I would expect, excluding the free trade arbitration costs, that our quarterly G&A should be about $4-$4.5 million based on our structure and run rates that we're seeing in the business outside of the expenses for the free trade arbitration. Another question that's here, can I confirm guidance for CapEx for 2022, and how much is sustaining and how much we'll spend at Toroparu? As we had outlined in our year-end MD&A, we've got sustaining CapEx guidance for Segovia of $50-$55 million this year. We're maintaining that guidance, no change there. We had also guided up to $10 million of non-sustaining CapEx at Segovia.
That did include some expenditures on the solar project, which we just announced, where we're gonna cancel based on some changes in the project scope and costs that are unacceptable to us. We're gonna look for a replacement for that project, 'cause we still believe that having a contribution of solar energy in our operations is fundamental to our ESG strategy around climate change. We'll look for a replacement for that. At this point, we don't have a full answer on that. As far as Toroparu goes, I mentioned we spent about $7 million this quarter. It'll start to ramp up in the second quarter, probably somewhere in the neighborhood of $15 million in the second quarter and then the second half of the year.
you know, Lombardo, how much do you think we'll spend in the second half of the year based on your work you're doing right now?
Yeah, in the second half of the year, I think that we will be a little bit above $70 million.

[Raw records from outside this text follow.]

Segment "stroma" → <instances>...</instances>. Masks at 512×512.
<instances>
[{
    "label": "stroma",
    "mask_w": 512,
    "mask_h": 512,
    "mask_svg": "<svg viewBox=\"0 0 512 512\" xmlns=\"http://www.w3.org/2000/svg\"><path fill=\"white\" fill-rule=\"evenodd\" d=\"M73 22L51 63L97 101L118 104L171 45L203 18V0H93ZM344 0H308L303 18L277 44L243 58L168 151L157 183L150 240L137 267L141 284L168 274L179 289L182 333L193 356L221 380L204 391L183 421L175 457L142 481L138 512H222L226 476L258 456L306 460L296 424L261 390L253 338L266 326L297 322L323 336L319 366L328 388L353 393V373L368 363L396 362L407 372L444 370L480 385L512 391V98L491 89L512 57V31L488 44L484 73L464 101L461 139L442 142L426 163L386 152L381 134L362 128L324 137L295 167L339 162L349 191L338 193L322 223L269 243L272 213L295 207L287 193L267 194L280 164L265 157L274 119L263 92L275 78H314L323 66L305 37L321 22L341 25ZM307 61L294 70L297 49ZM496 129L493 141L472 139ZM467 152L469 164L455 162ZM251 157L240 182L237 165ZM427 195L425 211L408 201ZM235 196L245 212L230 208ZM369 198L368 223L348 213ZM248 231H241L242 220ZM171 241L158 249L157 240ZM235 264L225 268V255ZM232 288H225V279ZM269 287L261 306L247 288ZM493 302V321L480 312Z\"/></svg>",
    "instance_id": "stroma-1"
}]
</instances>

$70 million. Some of that will be funded by installments from the Wheaton stream, which we are sorting out with Wheaton, and we'll finalize the installment schedule once we deliver the PFS to them in the third quarter. As Lombardo said, we're fully funded for Toroparu. We're fully funded, certainly through cash flow and cash on hand for Segovia. We're very comfortable with our CapEx exploration and development plans at both of our major projects this year. Brandon, is there anything else from-
We do have a question on the.
Okay.
Yes. We do have a question on the phone from Robert Metcalfe. Please go ahead.
Yes. Hi, Mike. Things look very interesting.
Hi.
I think it's actually a pretty good quarter, and I've most particularly picked up on the operating cash flow before the taxes. I thought that was a really great figure. Does that look like it'll be continued with the operations of Segovia into the future?
Yes. That's always depending on, you know, where gold price is, but certainly with gold prices over $1,800, our cost structure is, I think fairly predictable. The peso is also a little volatile, but certainly in our favor, today at 4,100 COP per US dollar.
I think as we move forward, the operating cash flow should continue to bode well. In the second quarter, as I mentioned, we'll pick up some additional inflow from the VAT, and we'll make use of that to make further tax installments. All in all, I think, from a cash flow perspective, things should continue to function well for us.
Well, it looks good to me and, good to talk to you again. Thanks.
Great. Thanks, Robert.
We have no further questions at the moment.
All right. Well, I'd like to thank all of you for taking your time this morning to join us. Obviously, we're available if there's additional questions that come up. Thank you.
Sorry, I got one more question.
Thank you.
Yeah, that's good. Thank you.
Okay.
Thank you, ladies and gentlemen. This concludes today's webcast. Thank you for joining, and you may now disconnect.